Les avantages et les inconvénients de la démondialisation regroupent pour beaucoup ceux de la mondialisation, par effet miroir. Pour durcir le trait : les avantages de la démondialisation sont d’atténuer les inconvénients de la mondialisation, mais ses défauts sont d’en limiter certains avantages.

Inconvénients de la démondialisation

Une grande partie de nos systèmes sociaux et économiques reposent aujourd’hui sur des processus mondialisés. Par exemple, la finance mondialisée permet une circulation libre des flux financiers à travers le monde, ce qui tend à permettre au système économique de bénéficier d’une plus grande source d’investissements. La mondialisation du système économique permet également aux acteurs économiques de bénéficier des avantages comparatifs des différents pays du monde, sans avoir à débourser de trop lourdes taxes douanières. C’est entre autre ce système qui permet aujourd’hui aux pays développés de bénéficier d’un pouvoir d’achat important, grâce à des productions réalisées à bas coût à l’étranger.

La démondialisation consiste à revenir (plus ou moins profondément) sur ces processus mondialisés et en ce sens, elle peut constituer un frein à certaines dynamiques économiques. La mise en place de mesures protectionnistes peut par exemple déclencher des mécanismes de guerre commerciale et mener à une hausse importante des prix à la consommation, voire à de l’inflation. C’est ce que l’on a pu observer à partir de 2019 entre les Etats-Unis et la Chine.

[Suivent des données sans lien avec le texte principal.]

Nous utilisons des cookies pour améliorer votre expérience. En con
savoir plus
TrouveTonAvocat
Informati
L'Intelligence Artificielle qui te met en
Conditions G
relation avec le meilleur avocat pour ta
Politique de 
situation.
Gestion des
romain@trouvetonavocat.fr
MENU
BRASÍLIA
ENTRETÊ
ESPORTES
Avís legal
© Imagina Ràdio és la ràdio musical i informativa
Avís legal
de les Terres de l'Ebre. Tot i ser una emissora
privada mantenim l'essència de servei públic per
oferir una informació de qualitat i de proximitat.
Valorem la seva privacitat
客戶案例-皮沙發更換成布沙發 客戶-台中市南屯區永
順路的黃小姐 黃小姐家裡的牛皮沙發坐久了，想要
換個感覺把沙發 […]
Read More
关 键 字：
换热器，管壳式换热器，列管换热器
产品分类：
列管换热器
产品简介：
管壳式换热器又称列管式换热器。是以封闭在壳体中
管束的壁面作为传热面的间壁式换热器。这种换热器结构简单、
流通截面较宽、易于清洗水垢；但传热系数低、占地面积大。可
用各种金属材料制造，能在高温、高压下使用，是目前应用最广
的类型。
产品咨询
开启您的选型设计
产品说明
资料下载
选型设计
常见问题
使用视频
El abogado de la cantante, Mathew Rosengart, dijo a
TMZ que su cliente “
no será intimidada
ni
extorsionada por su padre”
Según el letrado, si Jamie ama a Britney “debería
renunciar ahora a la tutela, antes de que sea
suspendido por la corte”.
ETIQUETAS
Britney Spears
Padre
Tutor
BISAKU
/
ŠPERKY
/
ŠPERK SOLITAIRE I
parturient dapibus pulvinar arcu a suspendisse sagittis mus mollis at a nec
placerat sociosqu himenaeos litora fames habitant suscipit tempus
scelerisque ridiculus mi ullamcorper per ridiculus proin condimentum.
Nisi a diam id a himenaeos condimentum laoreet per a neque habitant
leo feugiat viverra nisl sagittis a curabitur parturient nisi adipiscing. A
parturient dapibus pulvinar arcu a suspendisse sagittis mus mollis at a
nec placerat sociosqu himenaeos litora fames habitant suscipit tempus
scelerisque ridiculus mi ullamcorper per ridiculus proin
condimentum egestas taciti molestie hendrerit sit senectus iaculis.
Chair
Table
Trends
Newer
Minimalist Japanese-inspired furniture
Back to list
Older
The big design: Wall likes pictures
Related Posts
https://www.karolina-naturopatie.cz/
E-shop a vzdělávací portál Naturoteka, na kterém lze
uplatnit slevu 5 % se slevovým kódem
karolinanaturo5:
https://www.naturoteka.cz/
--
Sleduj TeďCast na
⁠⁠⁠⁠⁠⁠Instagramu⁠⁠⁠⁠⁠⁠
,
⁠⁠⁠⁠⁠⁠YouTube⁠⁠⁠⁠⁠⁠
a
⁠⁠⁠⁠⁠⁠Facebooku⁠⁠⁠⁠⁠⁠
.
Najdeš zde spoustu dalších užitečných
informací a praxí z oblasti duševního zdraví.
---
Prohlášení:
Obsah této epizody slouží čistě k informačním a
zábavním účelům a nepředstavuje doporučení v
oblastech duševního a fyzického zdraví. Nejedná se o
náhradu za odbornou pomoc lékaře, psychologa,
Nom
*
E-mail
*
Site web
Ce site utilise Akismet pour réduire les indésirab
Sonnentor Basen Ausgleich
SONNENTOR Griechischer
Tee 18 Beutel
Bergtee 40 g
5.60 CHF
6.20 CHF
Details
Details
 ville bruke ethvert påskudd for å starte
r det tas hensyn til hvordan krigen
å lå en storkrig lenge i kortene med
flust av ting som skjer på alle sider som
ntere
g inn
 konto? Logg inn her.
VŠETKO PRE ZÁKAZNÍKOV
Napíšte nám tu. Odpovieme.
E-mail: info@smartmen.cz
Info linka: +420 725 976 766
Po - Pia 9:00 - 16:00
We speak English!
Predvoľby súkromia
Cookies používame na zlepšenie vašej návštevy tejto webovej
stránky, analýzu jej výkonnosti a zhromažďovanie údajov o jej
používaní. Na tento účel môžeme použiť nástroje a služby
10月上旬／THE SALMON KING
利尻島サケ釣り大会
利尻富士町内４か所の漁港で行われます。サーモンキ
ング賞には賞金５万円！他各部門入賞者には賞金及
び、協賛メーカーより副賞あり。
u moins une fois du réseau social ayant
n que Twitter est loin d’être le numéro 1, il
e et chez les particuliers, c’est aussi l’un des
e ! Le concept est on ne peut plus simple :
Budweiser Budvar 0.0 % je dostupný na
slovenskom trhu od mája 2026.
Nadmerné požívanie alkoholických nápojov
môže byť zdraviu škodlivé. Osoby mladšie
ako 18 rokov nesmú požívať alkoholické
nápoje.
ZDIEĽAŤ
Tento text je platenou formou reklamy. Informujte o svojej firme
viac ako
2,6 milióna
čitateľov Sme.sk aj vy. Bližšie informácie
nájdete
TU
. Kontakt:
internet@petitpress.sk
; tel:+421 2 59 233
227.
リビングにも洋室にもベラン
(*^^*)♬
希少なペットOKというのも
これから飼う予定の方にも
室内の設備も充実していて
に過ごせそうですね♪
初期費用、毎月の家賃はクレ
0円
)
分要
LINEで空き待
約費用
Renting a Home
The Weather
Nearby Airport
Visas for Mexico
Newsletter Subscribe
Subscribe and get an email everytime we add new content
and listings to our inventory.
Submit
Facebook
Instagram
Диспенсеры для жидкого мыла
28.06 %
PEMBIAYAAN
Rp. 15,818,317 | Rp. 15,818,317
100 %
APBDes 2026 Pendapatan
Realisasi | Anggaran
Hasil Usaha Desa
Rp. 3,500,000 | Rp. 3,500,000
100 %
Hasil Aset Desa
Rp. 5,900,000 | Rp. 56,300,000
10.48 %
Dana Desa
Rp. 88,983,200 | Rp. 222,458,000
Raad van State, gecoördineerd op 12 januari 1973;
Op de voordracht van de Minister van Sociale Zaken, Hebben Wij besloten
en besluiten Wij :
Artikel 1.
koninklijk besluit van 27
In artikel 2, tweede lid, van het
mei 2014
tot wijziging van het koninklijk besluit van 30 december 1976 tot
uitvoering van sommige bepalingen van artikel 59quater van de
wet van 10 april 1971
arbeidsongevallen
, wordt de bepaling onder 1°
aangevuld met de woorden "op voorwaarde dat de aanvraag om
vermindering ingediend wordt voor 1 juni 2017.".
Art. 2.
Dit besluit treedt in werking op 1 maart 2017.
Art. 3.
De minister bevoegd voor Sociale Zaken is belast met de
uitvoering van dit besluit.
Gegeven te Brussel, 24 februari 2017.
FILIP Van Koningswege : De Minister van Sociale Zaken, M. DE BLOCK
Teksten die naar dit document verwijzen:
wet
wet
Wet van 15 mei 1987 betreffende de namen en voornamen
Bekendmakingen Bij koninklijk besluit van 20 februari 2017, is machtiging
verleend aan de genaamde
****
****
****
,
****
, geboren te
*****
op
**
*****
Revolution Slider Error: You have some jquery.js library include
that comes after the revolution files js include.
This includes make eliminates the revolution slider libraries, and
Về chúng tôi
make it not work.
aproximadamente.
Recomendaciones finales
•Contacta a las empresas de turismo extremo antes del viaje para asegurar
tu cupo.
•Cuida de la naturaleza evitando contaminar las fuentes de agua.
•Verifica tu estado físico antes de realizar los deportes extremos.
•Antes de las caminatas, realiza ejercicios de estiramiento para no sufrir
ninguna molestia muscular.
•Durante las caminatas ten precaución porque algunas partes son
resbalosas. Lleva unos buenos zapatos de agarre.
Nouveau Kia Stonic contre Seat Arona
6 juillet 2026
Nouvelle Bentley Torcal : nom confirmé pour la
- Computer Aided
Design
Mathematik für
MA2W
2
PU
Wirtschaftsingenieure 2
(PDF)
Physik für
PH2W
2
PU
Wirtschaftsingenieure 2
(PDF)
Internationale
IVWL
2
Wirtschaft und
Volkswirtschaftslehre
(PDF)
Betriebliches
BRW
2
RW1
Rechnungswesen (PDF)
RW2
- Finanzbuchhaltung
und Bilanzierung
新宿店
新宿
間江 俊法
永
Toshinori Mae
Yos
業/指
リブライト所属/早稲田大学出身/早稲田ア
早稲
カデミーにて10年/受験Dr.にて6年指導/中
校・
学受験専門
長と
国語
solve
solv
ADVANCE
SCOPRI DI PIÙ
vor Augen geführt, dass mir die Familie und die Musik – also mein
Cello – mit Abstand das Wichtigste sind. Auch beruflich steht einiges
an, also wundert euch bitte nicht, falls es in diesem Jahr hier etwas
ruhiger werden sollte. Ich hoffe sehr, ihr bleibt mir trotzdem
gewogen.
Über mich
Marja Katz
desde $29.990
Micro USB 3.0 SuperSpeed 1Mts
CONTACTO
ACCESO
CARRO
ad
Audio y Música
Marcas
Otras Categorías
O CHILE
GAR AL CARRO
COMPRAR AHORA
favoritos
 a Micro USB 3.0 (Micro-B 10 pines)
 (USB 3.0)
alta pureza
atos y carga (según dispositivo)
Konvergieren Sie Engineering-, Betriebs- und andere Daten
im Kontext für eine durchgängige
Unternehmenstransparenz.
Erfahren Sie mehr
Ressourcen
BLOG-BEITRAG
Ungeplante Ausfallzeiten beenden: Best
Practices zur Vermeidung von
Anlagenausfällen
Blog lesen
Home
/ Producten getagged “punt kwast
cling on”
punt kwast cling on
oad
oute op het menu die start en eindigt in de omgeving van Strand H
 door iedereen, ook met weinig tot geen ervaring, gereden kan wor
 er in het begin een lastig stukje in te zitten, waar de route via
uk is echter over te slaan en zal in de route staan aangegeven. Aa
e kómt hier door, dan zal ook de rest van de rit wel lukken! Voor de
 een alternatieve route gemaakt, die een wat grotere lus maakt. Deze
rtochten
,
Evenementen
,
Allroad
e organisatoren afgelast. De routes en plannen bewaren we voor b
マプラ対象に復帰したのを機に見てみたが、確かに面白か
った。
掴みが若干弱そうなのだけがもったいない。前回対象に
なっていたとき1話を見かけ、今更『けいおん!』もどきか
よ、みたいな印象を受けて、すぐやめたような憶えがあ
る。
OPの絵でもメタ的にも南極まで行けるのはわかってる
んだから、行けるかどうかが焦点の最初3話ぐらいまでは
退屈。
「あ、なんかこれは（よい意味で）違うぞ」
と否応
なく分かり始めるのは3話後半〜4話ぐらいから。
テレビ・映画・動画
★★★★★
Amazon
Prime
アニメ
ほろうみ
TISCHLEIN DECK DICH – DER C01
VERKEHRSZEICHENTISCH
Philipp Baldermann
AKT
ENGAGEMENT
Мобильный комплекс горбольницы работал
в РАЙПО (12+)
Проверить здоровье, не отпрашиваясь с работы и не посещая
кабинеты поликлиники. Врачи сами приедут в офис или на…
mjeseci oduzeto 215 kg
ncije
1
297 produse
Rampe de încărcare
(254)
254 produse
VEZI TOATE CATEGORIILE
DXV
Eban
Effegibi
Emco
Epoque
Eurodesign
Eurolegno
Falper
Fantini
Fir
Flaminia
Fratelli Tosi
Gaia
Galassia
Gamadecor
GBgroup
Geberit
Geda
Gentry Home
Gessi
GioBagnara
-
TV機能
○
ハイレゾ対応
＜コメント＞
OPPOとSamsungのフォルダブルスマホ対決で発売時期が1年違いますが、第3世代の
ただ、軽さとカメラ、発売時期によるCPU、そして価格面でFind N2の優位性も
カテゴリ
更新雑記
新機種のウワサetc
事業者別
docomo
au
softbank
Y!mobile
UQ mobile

Pour éviter ce type de limites, les mécanismes de démondialisation doivent-être finement négociés entre les différentes parties prenantes, dans le but d’éviter les effets de bord.

Avantages de la démondialisation

En revanche, la démondialisation peut dans certains comporter un certain nombre d’avantages. Par exemple, en relocalisant certaines productions, elle peut favoriser la résilience des chaînes de production économiques. Les systèmes de production ultra spécialisés qui prévalent dans un système mondialisé permettent en effet rarement de préserver des compétences et des industries localement, et tendent à concentrer certaines activités à certains endroits. Cette situation peut, en cas de crise, fragiliser les chaînes de production, comme on l’a vu lors de la crise de la maladie Covid-19, à propos de la production de masques par exemple.

Cela peut aussi permettre de maintenir certaines filières d’emploi, ainsi que de limiter les besoins en transport et en logistique.

La démondialisation à l’aune de la transition écologique

Les conséquences négatives de la mondialisation actuelle sur l’environnement sont multiples :

  • bilan carbone désastreux des transports de matières premières vers les bassins de production, puis de produits finis vers les bassins de consommation ;
  • normes environnementales et sanitaires minimalistes des pays de main d’œuvre à bas coût ;
  • destruction des écosystèmes au profit des implantations industrielles et/ou agroalimentaires…

À cet égard, les plus volontaristes des tenants de la démondialisation mettent en avant le concept de réindustrialisation verte, par lequel la réinstallation significative d’une partie des moyens de production sur les bassins de consommation ou à proximité, devrait s’accompagner de critères environnementaux stricts, au moins conformes aux stratégies de la transition écologique engagées par les pays concernés.

Le processus de démondialisation viendrait en cela conforter les objectifs d’une société plus verte visant à la mise en œuvre effective et pérenne des critères de lutte contre le réchauffement climatique formalisés par les COP successives. La perspective éventuelle d’une nécessité de rebattre complètement les cartes du « village mondial », liée à la crise de la maladie Covid-19, apporte aujourd’hui sa pierre particulière à un édifice qui reste largement à construire.